Eating right to manage your risk of diabetes


PETALING JAYA: Raise your hand if you like your food smothered in gravy, as in roti canai banjir.

Such a practice is unadvisable, said community dietitian Fiona Lai, referring to Malaysians’ tendency to overload their food with gravy or sauce.

“There are hidden calories. It is also high in fat. And the gravy is thickened by using starch that will increase sugar (levels) too,” she said.

Sharing tips on preventing diabetes or managing the condition, Lai said there were certain dietary changes that Malaysians could adopt in their daily eating habits.

She drew attention to the common dietary imbalances among Malaysians, where 60%-70% of a meal was made up of simple carbohydrates.

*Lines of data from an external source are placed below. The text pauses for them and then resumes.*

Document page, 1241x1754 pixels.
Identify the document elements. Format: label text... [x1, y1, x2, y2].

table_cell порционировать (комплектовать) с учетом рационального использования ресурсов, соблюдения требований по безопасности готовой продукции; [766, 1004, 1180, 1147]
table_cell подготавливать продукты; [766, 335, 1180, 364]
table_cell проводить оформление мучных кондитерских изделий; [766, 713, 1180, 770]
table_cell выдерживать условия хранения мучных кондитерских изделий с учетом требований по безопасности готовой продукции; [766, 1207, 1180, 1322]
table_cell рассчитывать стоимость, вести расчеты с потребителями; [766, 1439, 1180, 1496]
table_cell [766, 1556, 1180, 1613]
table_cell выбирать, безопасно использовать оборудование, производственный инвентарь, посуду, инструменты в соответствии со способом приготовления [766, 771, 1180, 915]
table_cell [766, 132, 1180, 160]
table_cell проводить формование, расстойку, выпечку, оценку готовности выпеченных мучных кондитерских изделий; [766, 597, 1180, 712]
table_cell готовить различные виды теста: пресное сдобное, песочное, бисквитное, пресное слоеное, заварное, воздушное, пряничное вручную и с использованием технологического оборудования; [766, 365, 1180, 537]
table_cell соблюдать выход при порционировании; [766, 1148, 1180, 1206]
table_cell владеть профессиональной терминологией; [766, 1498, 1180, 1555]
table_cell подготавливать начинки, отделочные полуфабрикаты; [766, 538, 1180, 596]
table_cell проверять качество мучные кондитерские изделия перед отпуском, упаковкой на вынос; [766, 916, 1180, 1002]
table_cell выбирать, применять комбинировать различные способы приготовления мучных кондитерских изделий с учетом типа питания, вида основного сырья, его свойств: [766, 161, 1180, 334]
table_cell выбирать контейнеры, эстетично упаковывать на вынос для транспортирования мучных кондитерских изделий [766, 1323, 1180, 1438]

“A meal should include a proper portion of carbohydrates – preferably complex carbs – proteins, healthy fat, and vegetables,” she said.The formula of “quarter, quarter, half” portion could be used as a starting guide, she added.

This refers to a quarter of the plate for proteins, another quarter for carbohydrates and the remaining half with vegetables and fruits.

Lai also stressed the importance of a high-fibre diet.

“A least two servings of cooked green leafy vegetables must be eaten daily. Make it a practice of including at least one type of vegetable in every meal.”

This, she acknowledged, would be quite hard for those who always eat out, but added there should be some effort to get that fibre intake.

“For example, if you didn’t eat any vegetables during lunch, then have more during dinner.

“Or pack your own salad bowl when dining outside.”

She also said consumption of whole grains food is important, adding that switching from white rice and bread to their brown versions would be a good move.

“Include other whole grains food like whole oats, millet, quinoa, whole grain barley and brown noodles,” she said.

For those who dine out frequently, she suggested eating at mixed-rice stalls where you can get a variety of vegetables.

And there is no way out of it – limit your consumption of beverages and desserts.

“Do not make it a habit of pairing sugar-sweetened beverages with a meal. For example, try not to order a glass of teh tarik or what-not when dining out.

“Instead, switch to Chinese tea or plain water.

“Challenge yourself to limit the consumption of sweetened beverages to once or twice a week,” she said.

She warned that the ever-popular kuih is another “sugar trap.”

“Eat in moderation – one or two pieces,” she advised.

As for people with diabetes, she said non-insulin patients should consult their pharmacist or doctor regarding the timing of their medicine doses.

She explained that it is important to know whether the medicines are to be consumed before or after a meal, to prevent hypoglycaemia (low blood sugar).

“For patients on insulin, it is advisable to meet a dietitian to get a personalised plan in order to adjust your carbohydrate intake to match the insulin dose,” she said.

But prevention is always better than cure, and Lai said an overall lifestyle intervention is important.She said a weight loss regimen is recommended for those who are overweight or obese, adding that one can set a realistic goal of shedding 5-10% of their weight to stave off the disease.